Fraunhofer IGD & Stratasys working on future 3D printing software enhancements

Fraunhofer IGD has announced it is working with Stratasys on future software enhancements after optimising its Cuttlefish 3D printer driver for Stratasys PolyJet technology.

Having supported PolyJet 3D printing systems since 2017 via the GrabCAD Voxel Print interface, Fraunhofer IGD has improved its existing algorithms, while also adding new ones, to generate prints with better geometric and colour accuracy at lower costs.

Fraunhofer has been working to develop software that can work with multiple print materials simultaneously to ‘exactly reproduce the geometry and colours of the original and to simulate the printout on the screen in advance’ since 2014. Since it began working with Stratasys four years ago, the organisation says it has helped to produce hundreds of thousands of high-quality PolyJet 3D prints for customers operating in a range of industries.

Read moreFamous Faces – How LAIKA is pushing the boundaries of 3D printing for animation

Fraunhofer believes Cuttlefish is the ‘perfect basis for 3D printing research’, suggesting researchers can use the plug-in functionality to integrate their own methods and software components into the Cuttlefish workflow, while Animation studio LAIKA’s application of the software has been well documented. The company successfully combined Cuttlefish with Stratasys’ J750 full colour 3D printer to produce more than 100,000 facial expressions for the characters of the Golden Globe-winning feature film Missing Link. Each expression was highly detailed and required many different colour gradations, with each shade matching that of the preceding image.

“When it’s an issue of optimisation for mass production, specific colour requests or degrees of translucency, nesting or individual colour calibration, that’s where we come in,” commented Phillip Urban, Head of 3D Printing Technologies at the Fraunhofer Institute for Computer Graphics Research IGD. “Our collaborative partnership [with Stratasys] has been designed for the long term, with the aim of enabling Stratasys customers to fully exploit the technical potential of their printers.”

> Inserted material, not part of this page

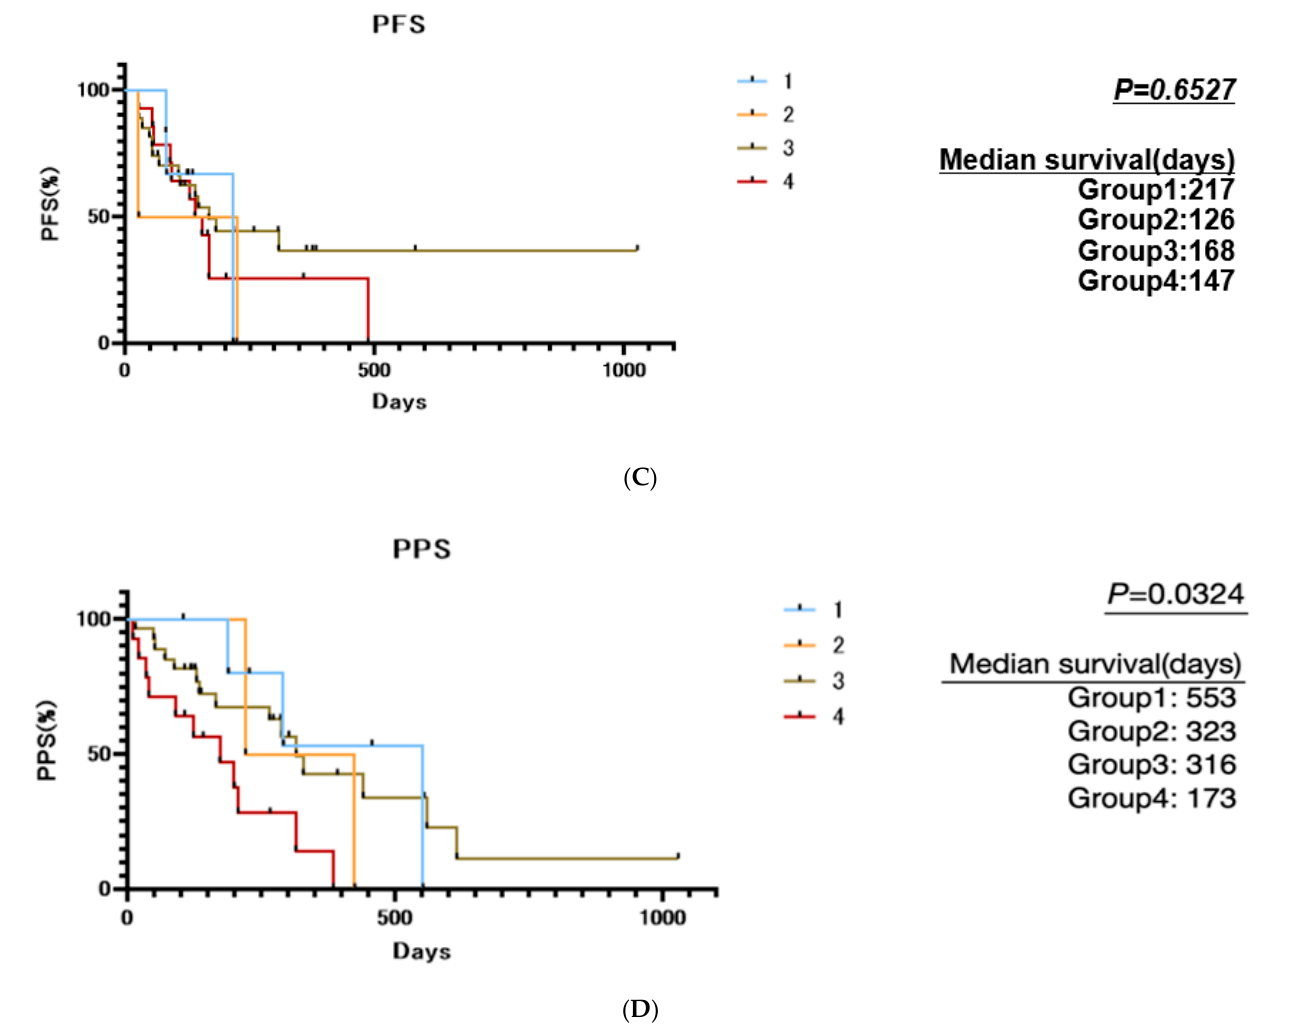
Figure 4. Cluster analysis based on the rate of changes in ANG-2, HGF, and EGF between best response and progressive disease points: ( A ) The rate of changes in EGF, ANG-2, and HGF between best response and progressive disease points in patients with SD, PR, and CR were visualized using a heat map and clustered by average linkage clustering methods using Heatmapper [23]. ( B ) Changes in ANG-2, HGF, and EGF between best response and progressive disease points in the four classified groups. Group 1 had a remarkable increase in EGF, group 2 had a remarkable increase in ANG-2, group 3 had no increase in growth factors but had a decrease in EGF, and group 4 had an increase in all three growth factors (ANG-2, HGF, and EGF). ( C ) Comparison of progression-free survival among the four classified groups based on rate of changes in ANG-2, HGF, and EGF between best response and progressive disease points. ( D ) Comparison of post progression survival among the four classified groups based on rate of changes in ANG-2, HGF, and EGF between best response and progressive disease points. Asterisks indicate statistically significant differences (* p < 0.05, ** p < 0.01, **** p < 0.0001, ns: not significant).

“We’ve been using 3D printers in stop-motion productions since Coraline, the first move made at LAIKA. For our latest movie, Missing Link, we used Fraunhofer IGD technologies because they allow for unique colour consistency and geometric accuracy,” added LAIKA Director of Rapid Prototype Brian McLean. “By combining the Cuttlefish software with the Stratasys J750 Series 3D printers, we were able to create the most complex colour 3D printed surfaces ever produced.”